------ Data supplied ------
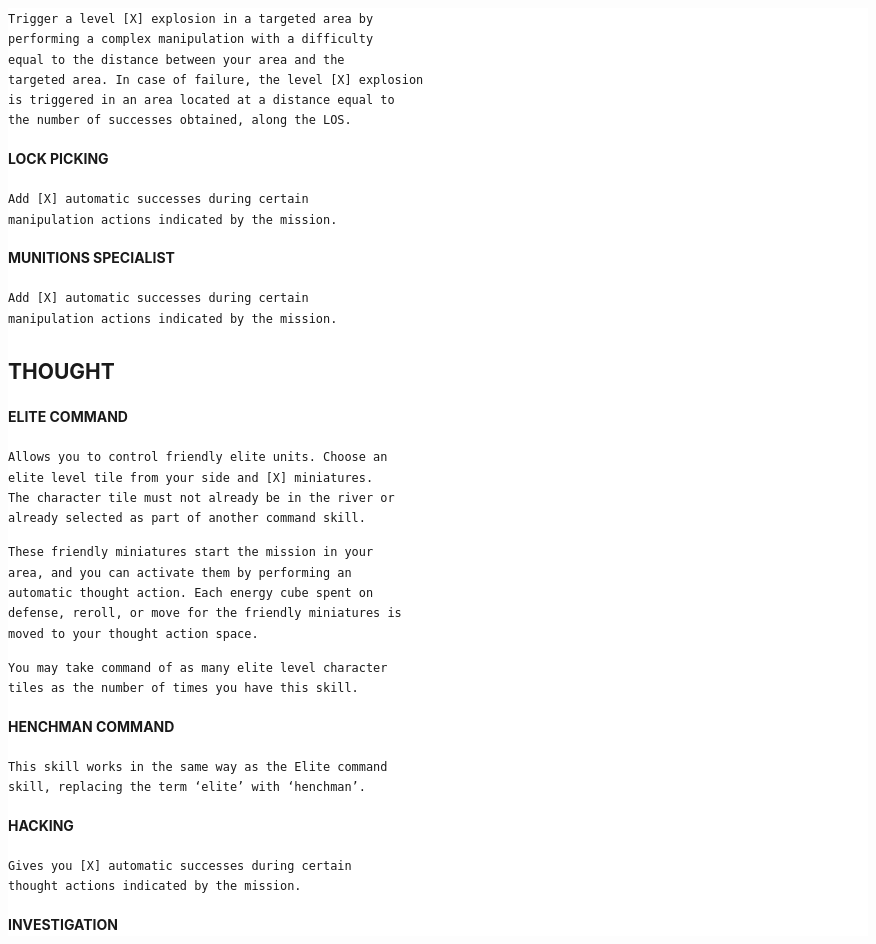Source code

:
 ```
Trigger a level [X] explosion in a targeted area by
performing a complex manipulation with a difficulty
equal to the distance between your area and the
targeted area. In case of failure, the level [X] explosion
is triggered in an area located at a distance equal to
the number of successes obtained, along the LOS.
```
#### LOCK PICKING

```
Add [X] automatic successes during certain
manipulation actions indicated by the mission.
```
#### MUNITIONS SPECIALIST

```
Add [X] automatic successes during certain
manipulation actions indicated by the mission.
```
## THOUGHT

#### ELITE COMMAND

```
Allows you to control friendly elite units. Choose an
elite level tile from your side and [X] miniatures.
The character tile must not already be in the river or
already selected as part of another command skill.
```
```
These friendly miniatures start the mission in your
area, and you can activate them by performing an
automatic thought action. Each energy cube spent on
defense, reroll, or move for the friendly miniatures is
moved to your thought action space.
```
```
You may take command of as many elite level character
tiles as the number of times you have this skill.
```
#### HENCHMAN COMMAND

```
This skill works in the same way as the Elite command
skill, replacing the term ‘elite’ with ‘henchman’.
```
#### HACKING

```
Gives you [X] automatic successes during certain
thought actions indicated by the mission.
```
#### INVESTIGATION

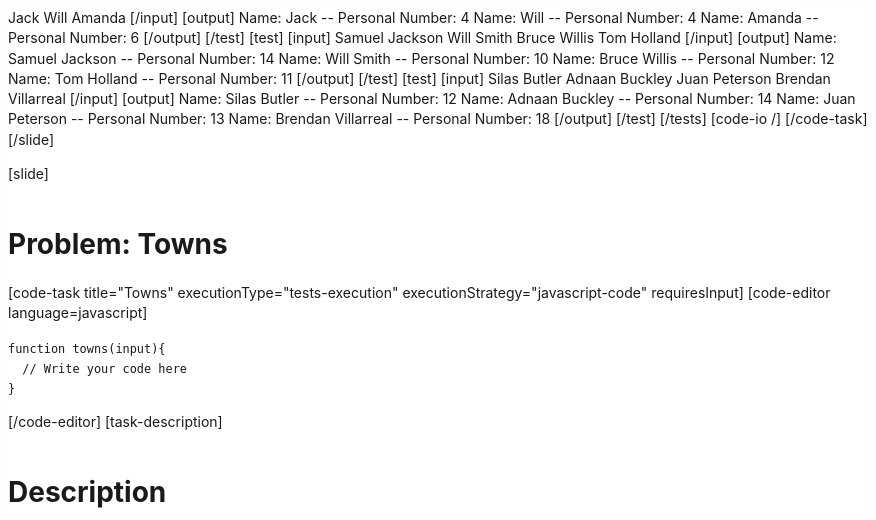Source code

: Jack
Will
Amanda
[/input]
[output]
Name\: Jack \-\- Personal Number\: 4
Name\: Will \-\- Personal Number\: 4
Name\: Amanda \-\- Personal Number\: 6
[/output]
[/test]
[test]
[input]
Samuel Jackson
Will Smith
Bruce Willis
Tom Holland
[/input]
[output]
Name\: Samuel Jackson \-\- Personal Number\: 14
Name\: Will Smith \-\- Personal Number\: 10
Name\: Bruce Willis \-\- Personal Number\: 12
Name\: Tom Holland \-\- Personal Number\: 11
[/output]
[/test]
[test]
[input]
Silas Butler
Adnaan Buckley
Juan Peterson
Brendan Villarreal
[/input]
[output]
Name\: Silas Butler \-\- Personal Number\: 12
Name\: Adnaan Buckley \-\- Personal Number\: 14
Name\: Juan Peterson \-\- Personal Number\: 13
Name\: Brendan Villarreal \-\- Personal Number\: 18
[/output]
[/test]
[/tests]
[code-io /]
[/code-task]
[/slide]

[slide]
# Problem: Towns
[code-task title="Towns" executionType="tests-execution" executionStrategy="javascript-code" requiresInput]
[code-editor language=javascript]
```
function towns(input){
  // Write your code here
}
```
[/code-editor]
[task-description]
# Description
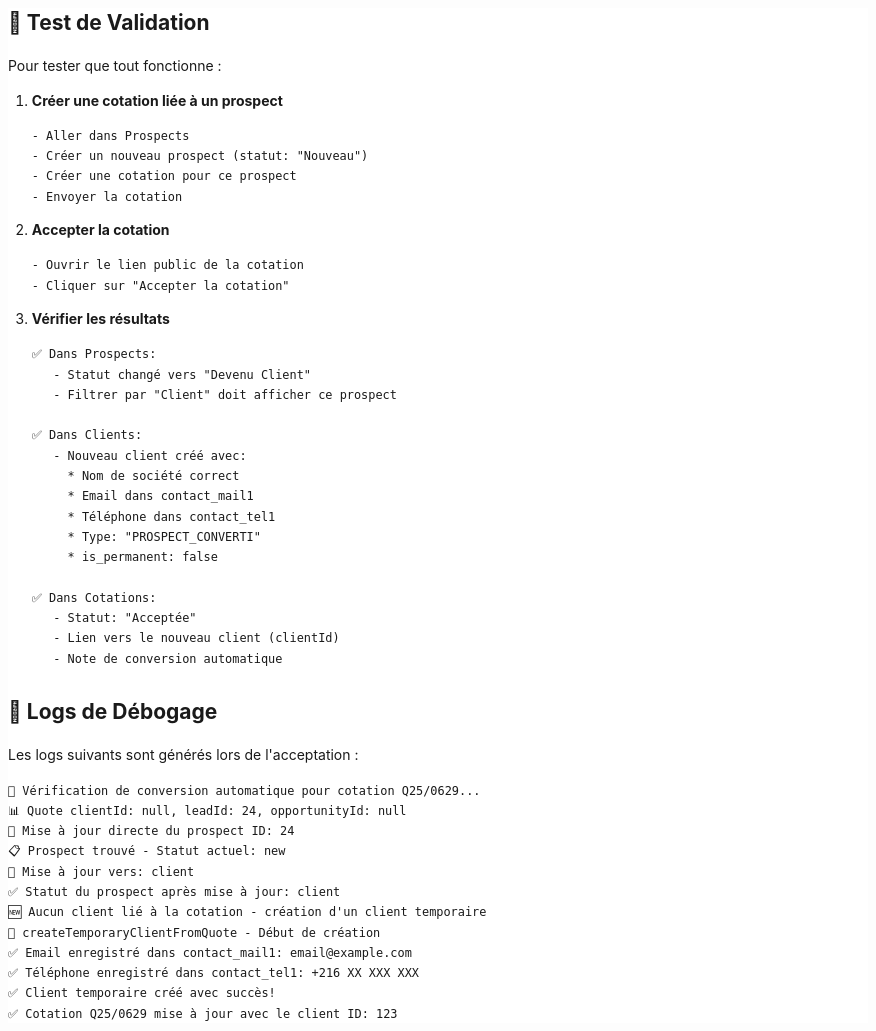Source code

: ## 🧪 Test de Validation

Pour tester que tout fonctionne :

1. **Créer une cotation liée à un prospect**
   ```
   - Aller dans Prospects
   - Créer un nouveau prospect (statut: "Nouveau")
   - Créer une cotation pour ce prospect
   - Envoyer la cotation
   ```

2. **Accepter la cotation**
   ```
   - Ouvrir le lien public de la cotation
   - Cliquer sur "Accepter la cotation"
   ```

3. **Vérifier les résultats**
   ```
   ✅ Dans Prospects:
      - Statut changé vers "Devenu Client"
      - Filtrer par "Client" doit afficher ce prospect
   
   ✅ Dans Clients:
      - Nouveau client créé avec:
        * Nom de société correct
        * Email dans contact_mail1
        * Téléphone dans contact_tel1
        * Type: "PROSPECT_CONVERTI"
        * is_permanent: false
   
   ✅ Dans Cotations:
      - Statut: "Acceptée"
      - Lien vers le nouveau client (clientId)
      - Note de conversion automatique
   ```

## 📝 Logs de Débogage

Les logs suivants sont générés lors de l'acceptation :

```
🔄 Vérification de conversion automatique pour cotation Q25/0629...
📊 Quote clientId: null, leadId: 24, opportunityId: null
🎯 Mise à jour directe du prospect ID: 24
📋 Prospect trouvé - Statut actuel: new
🔄 Mise à jour vers: client
✅ Statut du prospect après mise à jour: client
🆕 Aucun client lié à la cotation - création d'un client temporaire
🔧 createTemporaryClientFromQuote - Début de création
✅ Email enregistré dans contact_mail1: email@example.com
✅ Téléphone enregistré dans contact_tel1: +216 XX XXX XXX
✅ Client temporaire créé avec succès!
✅ Cotation Q25/0629 mise à jour avec le client ID: 123
```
------
### Problem requirements
Only the pictures in the listing above get left out; print everything else exactly.

### Task result
Source code

:
 ```
Trigger a level [X] explosion in a targeted area by
performing a complex manipulation with a difficulty
equal to the distance between your area and the
targeted area. In case of failure, the level [X] explosion
is triggered in an area located at a distance equal to
the number of successes obtained, along the LOS.
```
#### LOCK PICKING

```
Add [X] automatic successes during certain
manipulation actions indicated by the mission.
```
#### MUNITIONS SPECIALIST

```
Add [X] automatic successes during certain
manipulation actions indicated by the mission.
```
## THOUGHT

#### ELITE COMMAND

```
Allows you to control friendly elite units. Choose an
elite level tile from your side and [X] miniatures.
The character tile must not already be in the river or
already selected as part of another command skill.
```
```
These friendly miniatures start the mission in your
area, and you can activate them by performing an
automatic thought action. Each energy cube spent on
defense, reroll, or move for the friendly miniatures is
moved to your thought action space.
```
```
You may take command of as many elite level character
tiles as the number of times you have this skill.
```
#### HENCHMAN COMMAND

```
This skill works in the same way as the Elite command
skill, replacing the term ‘elite’ with ‘henchman’.
```
#### HACKING

```
Gives you [X] automatic successes during certain
thought actions indicated by the mission.
```
#### INVESTIGATION

Source code

: Jack
Will
Amanda
[/input]
[output]
Name\: Jack \-\- Personal Number\: 4
Name\: Will \-\- Personal Number\: 4
Name\: Amanda \-\- Personal Number\: 6
[/output]
[/test]
[test]
[input]
Samuel Jackson
Will Smith
Bruce Willis
Tom Holland
[/input]
[output]
Name\: Samuel Jackson \-\- Personal Number\: 14
Name\: Will Smith \-\- Personal Number\: 10
Name\: Bruce Willis \-\- Personal Number\: 12
Name\: Tom Holland \-\- Personal Number\: 11
[/output]
[/test]
[test]
[input]
Silas Butler
Adnaan Buckley
Juan Peterson
Brendan Villarreal
[/input]
[output]
Name\: Silas Butler \-\- Personal Number\: 12
Name\: Adnaan Buckley \-\- Personal Number\: 14
Name\: Juan Peterson \-\- Personal Number\: 13
Name\: Brendan Villarreal \-\- Personal Number\: 18
[/output]
[/test]
[/tests]
[code-io /]
[/code-task]
[/slide]

[slide]
# Problem: Towns
[code-task title="Towns" executionType="tests-execution" executionStrategy="javascript-code" requiresInput]
[code-editor language=javascript]
```
function towns(input){
  // Write your code here
}
```
[/code-editor]
[task-description]
# Description
Source code

: ## 🧪 Test de Validation

Pour tester que tout fonctionne :

1. **Créer une cotation liée à un prospect**
   ```
   - Aller dans Prospects
   - Créer un nouveau prospect (statut: "Nouveau")
   - Créer une cotation pour ce prospect
   - Envoyer la cotation
   ```

2. **Accepter la cotation**
   ```
   - Ouvrir le lien public de la cotation
   - Cliquer sur "Accepter la cotation"
   ```

3. **Vérifier les résultats**
   ```
   ✅ Dans Prospects:
      - Statut changé vers "Devenu Client"
      - Filtrer par "Client" doit afficher ce prospect
   
   ✅ Dans Clients:
      - Nouveau client créé avec:
        * Nom de société correct
        * Email dans contact_mail1
        * Téléphone dans contact_tel1
        * Type: "PROSPECT_CONVERTI"
        * is_permanent: false
   
   ✅ Dans Cotations:
      - Statut: "Acceptée"
      - Lien vers le nouveau client (clientId)
      - Note de conversion automatique
   ```

## 📝 Logs de Débogage

Les logs suivants sont générés lors de l'acceptation :

```
🔄 Vérification de conversion automatique pour cotation Q25/0629...
📊 Quote clientId: null, leadId: 24, opportunityId: null
🎯 Mise à jour directe du prospect ID: 24
📋 Prospect trouvé - Statut actuel: new
🔄 Mise à jour vers: client
✅ Statut du prospect après mise à jour: client
🆕 Aucun client lié à la cotation - création d'un client temporaire
🔧 createTemporaryClientFromQuote - Début de création
✅ Email enregistré dans contact_mail1: email@example.com
✅ Téléphone enregistré dans contact_tel1: +216 XX XXX XXX
✅ Client temporaire créé avec succès!
✅ Cotation Q25/0629 mise à jour avec le client ID: 123
```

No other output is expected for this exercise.